# [Data extract]
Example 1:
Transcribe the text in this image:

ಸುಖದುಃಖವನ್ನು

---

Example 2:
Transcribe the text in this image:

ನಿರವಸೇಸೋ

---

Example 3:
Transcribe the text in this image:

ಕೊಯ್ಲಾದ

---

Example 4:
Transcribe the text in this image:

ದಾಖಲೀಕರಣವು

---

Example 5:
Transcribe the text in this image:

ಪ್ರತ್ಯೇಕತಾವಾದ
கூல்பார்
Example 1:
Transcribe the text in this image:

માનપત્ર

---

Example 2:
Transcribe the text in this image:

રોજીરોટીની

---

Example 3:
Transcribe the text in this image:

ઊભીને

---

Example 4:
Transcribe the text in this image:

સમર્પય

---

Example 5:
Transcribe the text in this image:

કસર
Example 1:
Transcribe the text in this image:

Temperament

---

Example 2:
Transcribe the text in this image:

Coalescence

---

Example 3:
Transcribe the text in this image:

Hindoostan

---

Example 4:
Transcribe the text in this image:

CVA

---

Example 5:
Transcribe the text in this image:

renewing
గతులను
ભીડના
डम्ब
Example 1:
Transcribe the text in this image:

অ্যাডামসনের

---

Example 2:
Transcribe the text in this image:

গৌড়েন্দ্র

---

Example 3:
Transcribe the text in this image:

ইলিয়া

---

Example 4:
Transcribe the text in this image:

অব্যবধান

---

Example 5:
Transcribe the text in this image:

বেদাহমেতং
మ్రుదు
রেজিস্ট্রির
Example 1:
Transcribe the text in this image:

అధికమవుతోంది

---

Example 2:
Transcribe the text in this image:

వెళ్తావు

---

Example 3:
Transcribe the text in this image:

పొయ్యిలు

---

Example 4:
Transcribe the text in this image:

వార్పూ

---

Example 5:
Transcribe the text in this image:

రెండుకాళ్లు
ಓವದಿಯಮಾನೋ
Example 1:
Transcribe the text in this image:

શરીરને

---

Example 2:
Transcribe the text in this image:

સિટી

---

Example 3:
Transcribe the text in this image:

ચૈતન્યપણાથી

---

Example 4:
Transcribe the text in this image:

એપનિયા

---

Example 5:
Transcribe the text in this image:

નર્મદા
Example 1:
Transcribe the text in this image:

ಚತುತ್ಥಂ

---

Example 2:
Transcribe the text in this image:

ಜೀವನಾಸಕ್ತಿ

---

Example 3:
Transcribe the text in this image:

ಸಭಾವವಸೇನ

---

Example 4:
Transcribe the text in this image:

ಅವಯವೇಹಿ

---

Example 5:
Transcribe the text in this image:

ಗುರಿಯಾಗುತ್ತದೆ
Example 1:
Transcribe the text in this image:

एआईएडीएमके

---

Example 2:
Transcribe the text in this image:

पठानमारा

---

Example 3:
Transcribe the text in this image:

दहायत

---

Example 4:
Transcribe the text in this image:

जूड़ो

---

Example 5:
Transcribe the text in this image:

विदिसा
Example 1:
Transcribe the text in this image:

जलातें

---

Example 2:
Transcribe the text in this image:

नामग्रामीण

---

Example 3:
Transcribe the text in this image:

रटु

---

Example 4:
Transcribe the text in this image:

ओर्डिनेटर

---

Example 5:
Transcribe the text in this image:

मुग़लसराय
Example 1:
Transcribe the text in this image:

# [To do]
All of the material needs to be reproduced exactly as it reads.

# [Exercise result]
Example 1:
Transcribe the text in this image:

ಸುಖದುಃಖವನ್ನು

---

Example 2:
Transcribe the text in this image:

ನಿರವಸೇಸೋ

---

Example 3:
Transcribe the text in this image:

ಕೊಯ್ಲಾದ

---

Example 4:
Transcribe the text in this image:

ದಾಖಲೀಕರಣವು

---

Example 5:
Transcribe the text in this image:

ಪ್ರತ್ಯೇಕತಾವಾದ
கூல்பார்
Example 1:
Transcribe the text in this image:

માનપત્ર

---

Example 2:
Transcribe the text in this image:

રોજીરોટીની

---

Example 3:
Transcribe the text in this image:

ઊભીને

---

Example 4:
Transcribe the text in this image:

સમર્પય

---

Example 5:
Transcribe the text in this image:

કસર
Example 1:
Transcribe the text in this image:

Temperament

---

Example 2:
Transcribe the text in this image:

Coalescence

---

Example 3:
Transcribe the text in this image:

Hindoostan

---

Example 4:
Transcribe the text in this image:

CVA

---

Example 5:
Transcribe the text in this image:

renewing
గతులను
ભીડના
डम्ब
Example 1:
Transcribe the text in this image:

অ্যাডামসনের

---

Example 2:
Transcribe the text in this image:

গৌড়েন্দ্র

---

Example 3:
Transcribe the text in this image:

ইলিয়া

---

Example 4:
Transcribe the text in this image:

অব্যবধান

---

Example 5:
Transcribe the text in this image:

বেদাহমেতং
మ్రుదు
রেজিস্ট্রির
Example 1:
Transcribe the text in this image:

అధికమవుతోంది

---

Example 2:
Transcribe the text in this image:

వెళ్తావు

---

Example 3:
Transcribe the text in this image:

పొయ్యిలు

---

Example 4:
Transcribe the text in this image:

వార్పూ

---

Example 5:
Transcribe the text in this image:

రెండుకాళ్లు
ಓವದಿಯಮಾನೋ
Example 1:
Transcribe the text in this image:

શરીરને

---

Example 2:
Transcribe the text in this image:

સિટી

---

Example 3:
Transcribe the text in this image:

ચૈતન્યપણાથી

---

Example 4:
Transcribe the text in this image:

એપનિયા

---

Example 5:
Transcribe the text in this image:

નર્મદા
Example 1:
Transcribe the text in this image:

ಚತುತ್ಥಂ

---

Example 2:
Transcribe the text in this image:

ಜೀವನಾಸಕ್ತಿ

---

Example 3:
Transcribe the text in this image:

ಸಭಾವವಸೇನ

---

Example 4:
Transcribe the text in this image:

ಅವಯವೇಹಿ

---

Example 5:
Transcribe the text in this image:

ಗುರಿಯಾಗುತ್ತದೆ
Example 1:
Transcribe the text in this image:

एआईएडीएमके

---

Example 2:
Transcribe the text in this image:

पठानमारा

---

Example 3:
Transcribe the text in this image:

दहायत

---

Example 4:
Transcribe the text in this image:

जूड़ो

---

Example 5:
Transcribe the text in this image:

विदिसा
Example 1:
Transcribe the text in this image:

जलातें

---

Example 2:
Transcribe the text in this image:

नामग्रामीण

---

Example 3:
Transcribe the text in this image:

रटु

---

Example 4:
Transcribe the text in this image:

ओर्डिनेटर

---

Example 5:
Transcribe the text in this image:

मुग़लसराय
Example 1:
Transcribe the text in this image:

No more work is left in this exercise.